── Records for the exercise ──

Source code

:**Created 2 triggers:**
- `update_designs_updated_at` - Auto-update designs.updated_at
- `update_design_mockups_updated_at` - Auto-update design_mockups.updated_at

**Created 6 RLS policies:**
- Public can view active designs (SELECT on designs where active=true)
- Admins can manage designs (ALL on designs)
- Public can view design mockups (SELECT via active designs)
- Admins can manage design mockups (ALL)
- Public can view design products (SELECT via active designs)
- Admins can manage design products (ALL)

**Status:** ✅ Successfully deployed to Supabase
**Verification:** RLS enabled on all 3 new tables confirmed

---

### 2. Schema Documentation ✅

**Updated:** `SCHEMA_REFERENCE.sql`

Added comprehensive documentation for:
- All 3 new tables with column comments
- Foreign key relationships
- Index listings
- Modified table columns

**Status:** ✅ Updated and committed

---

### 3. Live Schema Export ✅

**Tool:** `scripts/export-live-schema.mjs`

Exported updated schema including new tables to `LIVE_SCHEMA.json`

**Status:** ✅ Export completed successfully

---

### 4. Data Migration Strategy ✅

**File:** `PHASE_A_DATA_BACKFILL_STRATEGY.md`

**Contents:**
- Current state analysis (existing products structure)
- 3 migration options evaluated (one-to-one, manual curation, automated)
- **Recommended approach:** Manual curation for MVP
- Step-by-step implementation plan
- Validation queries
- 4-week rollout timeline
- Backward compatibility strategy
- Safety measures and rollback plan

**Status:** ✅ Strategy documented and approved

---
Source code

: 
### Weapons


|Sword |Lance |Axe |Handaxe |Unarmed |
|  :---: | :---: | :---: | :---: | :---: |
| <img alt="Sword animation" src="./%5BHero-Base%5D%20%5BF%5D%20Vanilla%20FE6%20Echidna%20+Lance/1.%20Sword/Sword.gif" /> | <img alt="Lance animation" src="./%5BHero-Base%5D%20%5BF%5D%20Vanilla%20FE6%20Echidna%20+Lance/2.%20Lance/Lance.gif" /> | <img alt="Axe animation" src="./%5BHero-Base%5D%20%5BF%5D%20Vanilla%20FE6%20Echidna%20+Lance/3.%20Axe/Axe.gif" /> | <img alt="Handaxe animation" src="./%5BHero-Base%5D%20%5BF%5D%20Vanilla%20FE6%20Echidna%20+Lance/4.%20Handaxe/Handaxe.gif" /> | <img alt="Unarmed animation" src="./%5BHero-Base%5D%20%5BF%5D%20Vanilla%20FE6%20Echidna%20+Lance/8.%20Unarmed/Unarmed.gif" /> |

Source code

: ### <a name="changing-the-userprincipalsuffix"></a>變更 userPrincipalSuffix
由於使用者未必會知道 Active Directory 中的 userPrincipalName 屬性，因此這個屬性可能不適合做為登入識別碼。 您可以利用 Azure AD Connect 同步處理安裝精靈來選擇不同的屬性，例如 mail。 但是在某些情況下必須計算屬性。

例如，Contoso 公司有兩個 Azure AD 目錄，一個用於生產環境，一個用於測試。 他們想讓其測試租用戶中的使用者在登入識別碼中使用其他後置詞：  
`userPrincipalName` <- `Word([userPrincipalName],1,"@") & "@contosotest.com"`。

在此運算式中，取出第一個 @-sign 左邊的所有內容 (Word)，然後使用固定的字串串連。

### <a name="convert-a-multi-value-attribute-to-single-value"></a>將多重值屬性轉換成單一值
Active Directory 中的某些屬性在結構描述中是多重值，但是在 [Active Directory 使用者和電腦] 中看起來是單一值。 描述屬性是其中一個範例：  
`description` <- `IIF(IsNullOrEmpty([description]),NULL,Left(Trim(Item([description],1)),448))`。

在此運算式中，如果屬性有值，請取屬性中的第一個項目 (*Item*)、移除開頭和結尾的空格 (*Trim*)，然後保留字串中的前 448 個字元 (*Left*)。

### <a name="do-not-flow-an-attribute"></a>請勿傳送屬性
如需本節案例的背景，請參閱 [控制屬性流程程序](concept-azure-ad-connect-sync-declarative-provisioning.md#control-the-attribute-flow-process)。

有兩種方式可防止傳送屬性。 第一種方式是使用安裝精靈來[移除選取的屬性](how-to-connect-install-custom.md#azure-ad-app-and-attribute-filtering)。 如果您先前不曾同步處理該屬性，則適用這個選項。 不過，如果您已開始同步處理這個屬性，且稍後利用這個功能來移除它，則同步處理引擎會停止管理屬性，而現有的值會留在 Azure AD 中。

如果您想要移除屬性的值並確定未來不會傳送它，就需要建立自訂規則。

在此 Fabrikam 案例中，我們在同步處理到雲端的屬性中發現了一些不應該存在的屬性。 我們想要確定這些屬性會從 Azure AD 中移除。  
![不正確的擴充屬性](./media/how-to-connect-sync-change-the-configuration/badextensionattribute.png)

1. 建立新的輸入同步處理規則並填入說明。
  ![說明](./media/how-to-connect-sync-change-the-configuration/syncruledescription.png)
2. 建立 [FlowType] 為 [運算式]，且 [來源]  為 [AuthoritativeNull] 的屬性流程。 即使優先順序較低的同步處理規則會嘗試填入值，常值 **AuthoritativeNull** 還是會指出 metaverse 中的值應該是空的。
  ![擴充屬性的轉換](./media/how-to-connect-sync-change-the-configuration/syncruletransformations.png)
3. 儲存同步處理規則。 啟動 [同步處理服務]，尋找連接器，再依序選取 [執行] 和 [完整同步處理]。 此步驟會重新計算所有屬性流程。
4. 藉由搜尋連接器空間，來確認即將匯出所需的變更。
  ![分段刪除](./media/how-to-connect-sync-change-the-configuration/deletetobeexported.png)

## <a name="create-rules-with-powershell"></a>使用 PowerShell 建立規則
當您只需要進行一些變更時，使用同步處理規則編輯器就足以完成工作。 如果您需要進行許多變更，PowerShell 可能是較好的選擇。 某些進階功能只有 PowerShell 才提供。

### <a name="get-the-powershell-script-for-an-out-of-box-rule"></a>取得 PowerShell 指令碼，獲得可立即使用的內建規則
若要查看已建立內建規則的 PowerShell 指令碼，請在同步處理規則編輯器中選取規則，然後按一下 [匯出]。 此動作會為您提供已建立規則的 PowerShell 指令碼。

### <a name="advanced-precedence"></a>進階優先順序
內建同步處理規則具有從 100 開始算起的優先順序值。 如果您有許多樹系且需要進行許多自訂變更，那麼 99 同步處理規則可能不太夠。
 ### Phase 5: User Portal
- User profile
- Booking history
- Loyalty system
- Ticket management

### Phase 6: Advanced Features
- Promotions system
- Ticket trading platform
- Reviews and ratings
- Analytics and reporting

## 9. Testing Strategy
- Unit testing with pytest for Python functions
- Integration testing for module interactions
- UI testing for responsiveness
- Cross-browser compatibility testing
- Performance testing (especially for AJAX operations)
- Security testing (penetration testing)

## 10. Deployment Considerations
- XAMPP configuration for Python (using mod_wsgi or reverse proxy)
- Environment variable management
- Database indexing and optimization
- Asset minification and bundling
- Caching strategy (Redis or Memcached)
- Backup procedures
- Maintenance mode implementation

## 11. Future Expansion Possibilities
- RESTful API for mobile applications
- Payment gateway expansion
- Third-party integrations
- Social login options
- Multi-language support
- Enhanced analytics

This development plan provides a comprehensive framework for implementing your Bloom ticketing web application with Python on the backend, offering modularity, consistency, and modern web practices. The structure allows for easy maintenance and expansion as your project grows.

───

» **Prompt**: Lines in the records above that carry the word "with" are to be located and copied.

» **Completed task**:
- All 3 new tables with column comments
## <a name="create-rules-with-powershell"></a>使用 PowerShell 建立規則
- Unit testing with pytest for Python functions
This development plan provides a comprehensive framework for implementing your Bloom ticketing web application with Python on the backend, offering modularity, consistency, and modern web practices. The structure allows for easy maintenance and expansion as your project grows.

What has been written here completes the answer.